Activity: Write out exactly what each line says, starting with the first line below and ending on the one with "armchair: none [91,119,246,334]".

[Opening Input data section]

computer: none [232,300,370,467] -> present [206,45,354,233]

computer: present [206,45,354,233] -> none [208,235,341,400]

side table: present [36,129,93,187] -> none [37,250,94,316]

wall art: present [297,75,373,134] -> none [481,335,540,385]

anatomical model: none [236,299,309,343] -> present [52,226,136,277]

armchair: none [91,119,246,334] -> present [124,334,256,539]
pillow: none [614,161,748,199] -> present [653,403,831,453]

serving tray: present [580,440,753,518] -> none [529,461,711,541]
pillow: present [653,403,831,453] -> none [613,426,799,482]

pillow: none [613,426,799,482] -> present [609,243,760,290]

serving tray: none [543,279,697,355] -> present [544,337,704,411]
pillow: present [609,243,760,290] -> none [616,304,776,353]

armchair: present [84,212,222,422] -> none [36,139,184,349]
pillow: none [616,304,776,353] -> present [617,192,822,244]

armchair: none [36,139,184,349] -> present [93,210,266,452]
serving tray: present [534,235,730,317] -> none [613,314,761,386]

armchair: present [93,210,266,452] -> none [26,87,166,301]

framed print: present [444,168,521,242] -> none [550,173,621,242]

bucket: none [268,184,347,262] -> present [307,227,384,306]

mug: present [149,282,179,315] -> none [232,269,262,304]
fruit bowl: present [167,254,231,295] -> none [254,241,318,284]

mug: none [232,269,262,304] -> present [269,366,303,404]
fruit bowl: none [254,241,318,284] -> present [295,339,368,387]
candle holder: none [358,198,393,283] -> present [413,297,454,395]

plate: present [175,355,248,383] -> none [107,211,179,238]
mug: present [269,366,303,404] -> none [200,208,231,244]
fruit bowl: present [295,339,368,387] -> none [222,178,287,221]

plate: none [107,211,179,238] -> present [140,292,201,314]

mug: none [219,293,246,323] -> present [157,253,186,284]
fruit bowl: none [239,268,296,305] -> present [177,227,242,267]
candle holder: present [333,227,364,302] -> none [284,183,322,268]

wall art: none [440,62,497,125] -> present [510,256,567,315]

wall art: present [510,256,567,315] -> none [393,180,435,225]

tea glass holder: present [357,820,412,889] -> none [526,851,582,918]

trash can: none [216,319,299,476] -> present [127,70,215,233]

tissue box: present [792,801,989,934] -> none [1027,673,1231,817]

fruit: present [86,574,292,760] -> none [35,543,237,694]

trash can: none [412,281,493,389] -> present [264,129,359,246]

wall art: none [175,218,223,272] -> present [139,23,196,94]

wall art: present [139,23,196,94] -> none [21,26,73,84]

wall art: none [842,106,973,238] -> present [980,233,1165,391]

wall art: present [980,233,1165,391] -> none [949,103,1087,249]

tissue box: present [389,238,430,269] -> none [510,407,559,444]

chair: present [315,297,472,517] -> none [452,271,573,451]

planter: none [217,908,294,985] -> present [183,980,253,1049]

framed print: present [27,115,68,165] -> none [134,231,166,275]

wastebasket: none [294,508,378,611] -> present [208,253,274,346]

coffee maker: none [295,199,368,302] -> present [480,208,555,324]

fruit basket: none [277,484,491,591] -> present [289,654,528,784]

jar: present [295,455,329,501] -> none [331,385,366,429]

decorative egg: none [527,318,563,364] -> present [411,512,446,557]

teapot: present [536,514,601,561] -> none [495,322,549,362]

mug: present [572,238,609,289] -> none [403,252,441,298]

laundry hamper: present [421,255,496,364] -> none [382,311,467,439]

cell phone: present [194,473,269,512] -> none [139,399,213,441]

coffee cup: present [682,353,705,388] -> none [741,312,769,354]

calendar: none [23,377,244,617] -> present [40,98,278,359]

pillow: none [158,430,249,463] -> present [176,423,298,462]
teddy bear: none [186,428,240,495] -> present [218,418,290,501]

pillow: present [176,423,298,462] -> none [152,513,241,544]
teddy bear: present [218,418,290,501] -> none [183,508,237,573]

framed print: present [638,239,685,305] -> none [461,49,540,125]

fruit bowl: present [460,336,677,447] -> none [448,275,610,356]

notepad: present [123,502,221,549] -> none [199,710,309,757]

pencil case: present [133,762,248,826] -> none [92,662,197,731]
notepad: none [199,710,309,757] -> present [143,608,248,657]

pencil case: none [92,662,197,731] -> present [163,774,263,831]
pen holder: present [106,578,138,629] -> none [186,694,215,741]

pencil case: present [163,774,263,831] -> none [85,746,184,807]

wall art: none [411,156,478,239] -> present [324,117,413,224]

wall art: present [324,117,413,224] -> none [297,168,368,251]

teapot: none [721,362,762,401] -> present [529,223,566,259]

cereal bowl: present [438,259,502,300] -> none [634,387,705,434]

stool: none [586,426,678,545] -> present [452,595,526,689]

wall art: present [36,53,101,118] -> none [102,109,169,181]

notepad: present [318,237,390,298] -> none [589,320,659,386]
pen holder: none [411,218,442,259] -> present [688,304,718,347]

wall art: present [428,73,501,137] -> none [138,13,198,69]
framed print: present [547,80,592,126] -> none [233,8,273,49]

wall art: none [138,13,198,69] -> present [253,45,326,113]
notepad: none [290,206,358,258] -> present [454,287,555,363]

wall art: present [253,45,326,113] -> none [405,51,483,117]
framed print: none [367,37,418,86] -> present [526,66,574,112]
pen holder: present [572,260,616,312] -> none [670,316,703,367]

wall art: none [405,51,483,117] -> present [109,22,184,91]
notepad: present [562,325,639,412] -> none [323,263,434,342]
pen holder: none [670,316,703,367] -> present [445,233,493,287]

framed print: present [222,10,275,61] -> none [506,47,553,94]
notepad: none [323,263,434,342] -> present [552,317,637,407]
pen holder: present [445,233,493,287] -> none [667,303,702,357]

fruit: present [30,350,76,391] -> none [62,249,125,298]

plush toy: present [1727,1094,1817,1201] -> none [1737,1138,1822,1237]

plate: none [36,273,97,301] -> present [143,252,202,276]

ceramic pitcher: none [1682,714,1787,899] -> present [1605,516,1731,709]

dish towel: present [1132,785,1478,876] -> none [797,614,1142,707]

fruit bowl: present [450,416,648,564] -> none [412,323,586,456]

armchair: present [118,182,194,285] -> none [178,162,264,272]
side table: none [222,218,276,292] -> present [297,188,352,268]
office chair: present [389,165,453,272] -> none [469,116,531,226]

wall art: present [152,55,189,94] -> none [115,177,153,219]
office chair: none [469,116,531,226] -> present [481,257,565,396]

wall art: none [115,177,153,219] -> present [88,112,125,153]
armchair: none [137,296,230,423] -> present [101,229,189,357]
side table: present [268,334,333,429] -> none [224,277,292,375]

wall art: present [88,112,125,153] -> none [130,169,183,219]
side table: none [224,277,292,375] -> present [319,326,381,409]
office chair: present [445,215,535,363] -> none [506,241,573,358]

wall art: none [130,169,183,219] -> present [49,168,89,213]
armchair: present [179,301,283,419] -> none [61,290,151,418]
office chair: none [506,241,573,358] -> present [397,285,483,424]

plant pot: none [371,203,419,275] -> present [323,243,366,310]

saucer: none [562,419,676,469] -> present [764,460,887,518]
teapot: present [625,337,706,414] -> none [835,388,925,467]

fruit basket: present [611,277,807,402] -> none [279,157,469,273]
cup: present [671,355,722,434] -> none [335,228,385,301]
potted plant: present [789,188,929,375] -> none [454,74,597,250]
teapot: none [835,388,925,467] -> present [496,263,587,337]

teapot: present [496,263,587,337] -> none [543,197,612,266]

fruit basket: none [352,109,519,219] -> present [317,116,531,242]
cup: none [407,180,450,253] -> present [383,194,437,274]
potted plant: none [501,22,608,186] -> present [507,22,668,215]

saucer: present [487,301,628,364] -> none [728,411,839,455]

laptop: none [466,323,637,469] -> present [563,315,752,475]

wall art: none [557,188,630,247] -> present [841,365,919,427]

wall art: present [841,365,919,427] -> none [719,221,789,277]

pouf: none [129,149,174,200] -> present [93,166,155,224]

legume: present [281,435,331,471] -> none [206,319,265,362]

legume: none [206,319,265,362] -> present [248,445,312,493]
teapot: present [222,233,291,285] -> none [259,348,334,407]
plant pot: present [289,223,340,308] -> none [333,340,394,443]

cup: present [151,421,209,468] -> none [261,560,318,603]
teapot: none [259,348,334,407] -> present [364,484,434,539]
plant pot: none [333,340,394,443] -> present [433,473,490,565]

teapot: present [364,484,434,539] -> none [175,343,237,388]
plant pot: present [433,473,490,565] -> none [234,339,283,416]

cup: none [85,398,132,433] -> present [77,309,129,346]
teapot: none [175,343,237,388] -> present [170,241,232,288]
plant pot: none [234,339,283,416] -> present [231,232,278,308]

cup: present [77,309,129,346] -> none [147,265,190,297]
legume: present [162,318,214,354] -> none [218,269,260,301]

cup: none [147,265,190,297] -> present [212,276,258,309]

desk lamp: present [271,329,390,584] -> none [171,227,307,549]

[Closing Input data section]

Your solution:
computer: none [232,300,370,467] -> present [206,45,354,233]

computer: present [206,45,354,233] -> none [208,235,341,400]

side table: present [36,129,93,187] -> none [37,250,94,316]

wall art: present [297,75,373,134] -> none [481,335,540,385]

anatomical model: none [236,299,309,343] -> present [52,226,136,277]

armchair: none [91,119,246,334] -> present [124,334,256,539]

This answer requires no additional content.